Rather than being puzzled by this one might instead say that, although my question was not literally about the weather, it was weather that I would naturally be understood to have been asking about in any normal context where this question was uttered. The question invites you to make an assertion about your beliefs, and not about the weather directly, because I do not take you to be in a knowledgeable position about such paradigmatically unpredictable phenomenon, and a direct question would implicate that I did take you to be in such a position, given the knowledge-norm of assertion. Neta is dismissive of such implicature-based accounts of Evans's phenomenon. He rushes past them to get to his more sophisticated criticisms of the proposals made by Richard Moran and by Alex Byrne, to which his own proposal is more closely related. But the grounds for dismissal assume that any theory that takes the inquirer to be asking primarily about the weather must take their question (which is literally about beliefs) to be idiomatic.
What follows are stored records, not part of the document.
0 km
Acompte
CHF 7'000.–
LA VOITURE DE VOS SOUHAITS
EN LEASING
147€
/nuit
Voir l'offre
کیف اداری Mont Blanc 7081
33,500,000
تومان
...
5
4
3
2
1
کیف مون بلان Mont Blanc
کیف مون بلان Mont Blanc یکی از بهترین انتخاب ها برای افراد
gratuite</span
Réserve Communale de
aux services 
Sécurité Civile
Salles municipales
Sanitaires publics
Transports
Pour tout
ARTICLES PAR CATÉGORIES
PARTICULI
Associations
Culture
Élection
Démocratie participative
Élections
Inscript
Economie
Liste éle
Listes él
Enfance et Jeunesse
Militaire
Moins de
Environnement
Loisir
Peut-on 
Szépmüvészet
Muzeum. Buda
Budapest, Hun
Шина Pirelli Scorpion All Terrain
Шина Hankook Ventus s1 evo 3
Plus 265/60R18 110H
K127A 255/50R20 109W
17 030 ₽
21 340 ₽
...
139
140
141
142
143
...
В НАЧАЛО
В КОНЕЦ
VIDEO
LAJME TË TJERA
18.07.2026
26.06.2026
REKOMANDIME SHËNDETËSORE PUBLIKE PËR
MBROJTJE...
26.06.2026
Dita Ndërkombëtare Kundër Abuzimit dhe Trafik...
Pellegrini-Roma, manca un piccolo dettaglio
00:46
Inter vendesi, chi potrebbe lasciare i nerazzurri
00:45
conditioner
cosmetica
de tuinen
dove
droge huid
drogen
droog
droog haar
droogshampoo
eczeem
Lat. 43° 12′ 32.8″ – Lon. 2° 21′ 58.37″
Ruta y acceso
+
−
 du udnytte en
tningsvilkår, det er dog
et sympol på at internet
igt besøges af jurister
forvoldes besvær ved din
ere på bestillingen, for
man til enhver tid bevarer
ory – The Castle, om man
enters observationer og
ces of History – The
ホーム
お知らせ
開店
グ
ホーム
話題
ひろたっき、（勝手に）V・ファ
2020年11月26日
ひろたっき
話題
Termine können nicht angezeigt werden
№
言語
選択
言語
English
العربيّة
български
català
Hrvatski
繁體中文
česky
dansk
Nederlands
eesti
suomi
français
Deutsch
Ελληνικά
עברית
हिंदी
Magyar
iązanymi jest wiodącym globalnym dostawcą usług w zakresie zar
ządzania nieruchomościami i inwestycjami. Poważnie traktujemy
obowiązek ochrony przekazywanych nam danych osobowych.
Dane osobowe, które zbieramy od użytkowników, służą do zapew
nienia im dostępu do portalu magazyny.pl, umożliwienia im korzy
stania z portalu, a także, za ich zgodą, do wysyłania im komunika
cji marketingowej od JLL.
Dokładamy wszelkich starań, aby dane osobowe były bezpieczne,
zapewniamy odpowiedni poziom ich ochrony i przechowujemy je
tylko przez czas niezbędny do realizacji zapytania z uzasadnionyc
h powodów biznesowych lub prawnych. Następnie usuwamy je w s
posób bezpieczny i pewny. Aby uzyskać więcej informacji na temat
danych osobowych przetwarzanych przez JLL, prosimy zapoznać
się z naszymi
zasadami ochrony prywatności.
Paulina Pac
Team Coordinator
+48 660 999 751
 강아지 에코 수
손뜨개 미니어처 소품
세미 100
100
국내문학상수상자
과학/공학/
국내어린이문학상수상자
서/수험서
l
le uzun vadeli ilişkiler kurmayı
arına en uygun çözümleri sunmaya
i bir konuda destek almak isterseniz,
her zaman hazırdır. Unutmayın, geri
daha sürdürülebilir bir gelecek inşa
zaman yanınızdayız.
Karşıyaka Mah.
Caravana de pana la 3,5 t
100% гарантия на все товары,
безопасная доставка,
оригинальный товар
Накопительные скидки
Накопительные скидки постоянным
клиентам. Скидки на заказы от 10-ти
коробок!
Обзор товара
Neta thinks that such theories can therefore be refuted by showing that the phenomenon under investigation is not a quirk of English (p. 278). This is a mistake: implicatures can be generated by general features of conversation, independent of the language in which the conversation is taking place.

The mistake undermines some of the preliminary motivation for Neta's positive proposal. His more sophisticated motivations are also less secure than the chapter suggests, depending as they do on his assertion that Evans's phenomenon is found "just as plausibly in cases where I ask why you think it is going to rain, and not whether you think it is" (p. 282). This is not obviously so. Adapting Evans' example in the way that Neta suggests would, to my ear, remove much of its naturalness. A dialogue like Evans's seems perfectly natural:

A: "Do you think it is going to rain?"

B: (looking at the clouds) "Yes"

Neta's variation on it seems less so:

A: "Why do you think it is going to rain?"

B: (looking at the clouds) "The sky is darkening."

I invite the reader to try each of these questions on an unprimed speaker of English. I hypothesize that the first will seem more normal than the second. To make the second question seem natural it is necessary to interpret it as saying: "Why, do you think, is it going to rain?". But on this reading the question can be construed literally as a request for your not-necessarily knowledgeable perspective on the rain's causes. This points again to a role for the knowledge norm in the explanation of this phenomenon, and so it points to an explanation that is given by a theory of conversational practice, and not, as Neta would have it, by a theory of a posteriori first-person epistemology.

With face-to-face research currently in abeyance owing to pandemic-containment measures, it seems likely that some researchers in the sciences of mind will be considering their disciplines' theoretical foundations, and so looking again at the work of their philosophical neighbours. This book belongs to an area of enquiry that was once a busy site of such interdisciplinary exchange. Should any of these neighbouring researchers buy this expensive book, they will find it to contain a wide variety of arguments, many of which make genuine contributions to our best-informed enquiries into the explanation of thought. Those arguments are expressed in philosophy's peculiar idiom, and with rather a large number of typographical errors (some of which may be a real impediment to understanding: the captions of the figures on p. 265 are switched, and say the opposite of what they should, while the caption for the figure on p. 113 says 'green' when it means 'red'). These off-putting features are superficial. It is to be hoped that they do not prevent the ideas in this book from being seen in the several different interdisciplinary contexts that give them their full significance.